I found a snippet in my Gists archive which might work for you - unfortunately it's not my code and I don't have the original source for it but in short this concept is using CV2 morphological transformations to first remove horizontal lines using horizontal kernel and later fill in missing pixels with a smaller vertical kernel.
You can try playing around with different kernels and parameters to see if you can get it to work better for your specific case. I would suggest to start with just removing horizontal lines and checking how Pyteseract handles it without any additional postprocessing. Notice that when we're filling in the missing pixels - some of the other texts become less readable.
import cv2
image = cv2.imread('./dumpster/dVbYd.jpg')
gray = cv2.cvtColor(image,cv2.COLOR_BGR2GRAY)
thresh = cv2.threshold(gray, 0, 255, cv2.THRESH_BINARY_INV + cv2.THRESH_OTSU)[1]

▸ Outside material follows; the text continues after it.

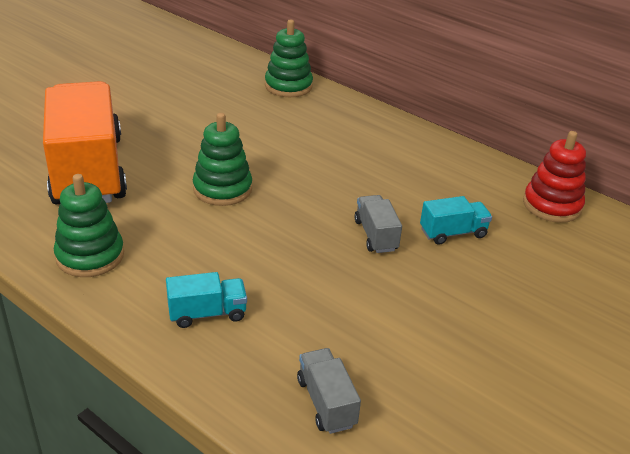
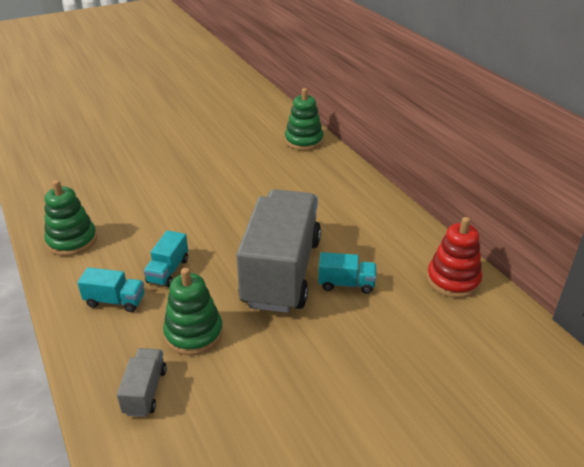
camera: 25 degrees right, 0 degrees up
orange truck [43,81,127,204] -> none
green stacking toy [193,113,252,206] -> green stacking toy moved to [163,268,223,355]
grey truck [355,195,402,253] -> grey truck [236,189,321,313], size x2.46
none -> turquoise truck [144,230,188,287]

# Remove lines using horizontal kernal
horizontal_kernel = cv2.getStructuringElement(cv2.MORPH_RECT, (25,1))
detected_lines = cv2.morphologyEx(thresh, cv2.MORPH_OPEN, horizontal_kernel, iterations=2)
cnts = cv2.findContours(detected_lines, cv2.RETR_EXTERNAL, cv2.CHAIN_APPROX_SIMPLE)
cnts = cnts[0] if len(cnts) == 2 else cnts[1]
for c in cnts:
cv2.drawContours(image, [c], -1, (255,255,255), 2)
# Repair image using smaller vertical kernel
repair_kernel = cv2.getStructuringElement(cv2.MORPH_RECT, (3, 6))
result = 255 - cv2.morphologyEx(255 - image, cv2.MORPH_CLOSE, repair_kernel, iterations=1)
plt.figure(figsize=(15,10))
plt.imshow(gray, cmap='gray')
plt.show()
plt.figure(figsize=(15,10))
plt.imshow(image)
plt.show()
plt.figure(figsize=(15,10))
plt.imshow(result)
plt.show()